The task:
Copy the text of every entry below line for line, without changing anything. Leave the pictures out of your copy.

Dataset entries
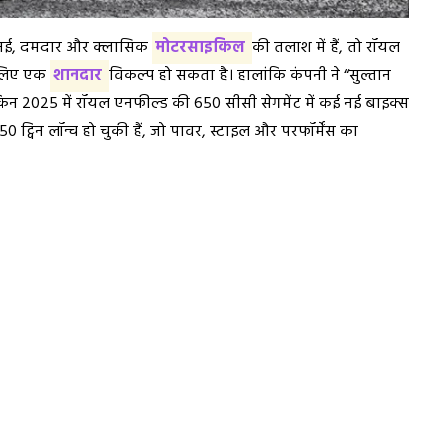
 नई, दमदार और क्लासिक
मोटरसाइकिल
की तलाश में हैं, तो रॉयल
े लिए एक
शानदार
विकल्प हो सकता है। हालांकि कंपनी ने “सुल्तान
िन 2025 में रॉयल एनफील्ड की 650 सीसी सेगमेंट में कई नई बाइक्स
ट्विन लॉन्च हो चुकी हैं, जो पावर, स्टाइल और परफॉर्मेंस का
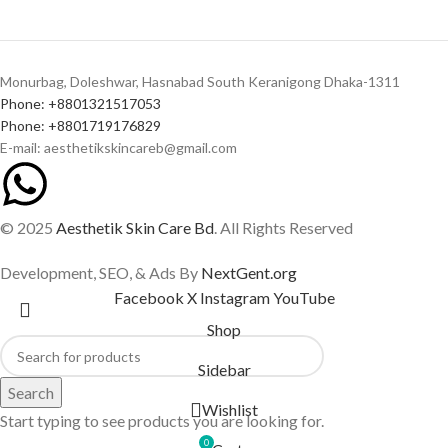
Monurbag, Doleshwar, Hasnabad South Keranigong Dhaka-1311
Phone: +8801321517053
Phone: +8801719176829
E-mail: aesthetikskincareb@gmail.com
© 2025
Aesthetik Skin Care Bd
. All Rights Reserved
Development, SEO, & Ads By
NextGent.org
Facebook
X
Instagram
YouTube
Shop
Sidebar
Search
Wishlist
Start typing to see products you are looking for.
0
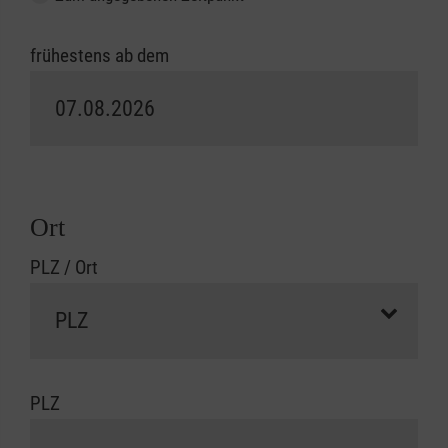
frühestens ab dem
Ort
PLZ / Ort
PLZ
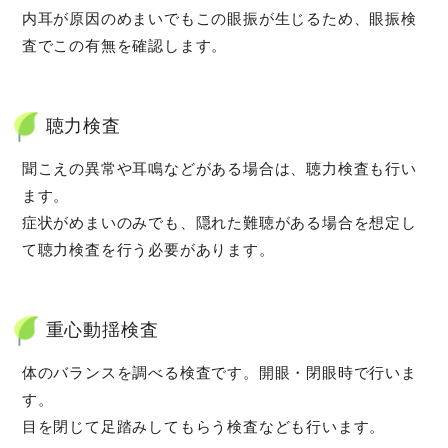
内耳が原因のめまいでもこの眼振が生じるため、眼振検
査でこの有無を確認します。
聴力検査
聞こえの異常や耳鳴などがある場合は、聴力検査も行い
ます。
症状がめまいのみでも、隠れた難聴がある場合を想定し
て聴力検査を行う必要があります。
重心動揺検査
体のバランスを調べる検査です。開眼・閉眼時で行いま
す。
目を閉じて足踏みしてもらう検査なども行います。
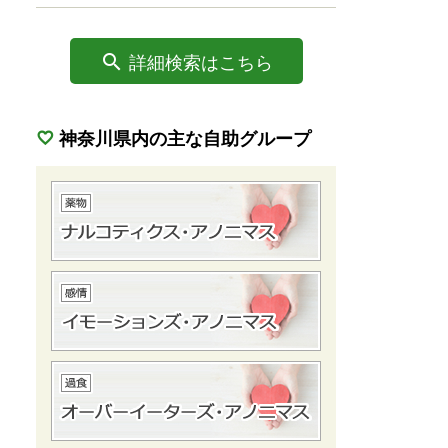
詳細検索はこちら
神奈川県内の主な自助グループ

Answer to the exercise:
 नई, दमदार और क्लासिक
मोटरसाइकिल
की तलाश में हैं, तो रॉयल
े लिए एक
शानदार
विकल्प हो सकता है। हालांकि कंपनी ने “सुल्तान
िन 2025 में रॉयल एनफील्ड की 650 सीसी सेगमेंट में कई नई बाइक्स
ट्विन लॉन्च हो चुकी हैं, जो पावर, स्टाइल और परफॉर्मेंस का
Monurbag, Doleshwar, Hasnabad South Keranigong Dhaka-1311
Phone: +8801321517053
Phone: +8801719176829
E-mail: aesthetikskincareb@gmail.com
© 2025
Aesthetik Skin Care Bd
. All Rights Reserved
Development, SEO, & Ads By
NextGent.org
Facebook
X
Instagram
YouTube
Shop
Sidebar
Search
Wishlist
Start typing to see products you are looking for.
0
frühestens ab dem
Ort
PLZ / Ort
PLZ
内耳が原因のめまいでもこの眼振が生じるため、眼振検
査でこの有無を確認します。
聴力検査
聞こえの異常や耳鳴などがある場合は、聴力検査も行い
ます。
症状がめまいのみでも、隠れた難聴がある場合を想定し
て聴力検査を行う必要があります。
重心動揺検査
体のバランスを調べる検査です。開眼・閉眼時で行いま
す。
目を閉じて足踏みしてもらう検査なども行います。
詳細検索はこちら
神奈川県内の主な自助グループ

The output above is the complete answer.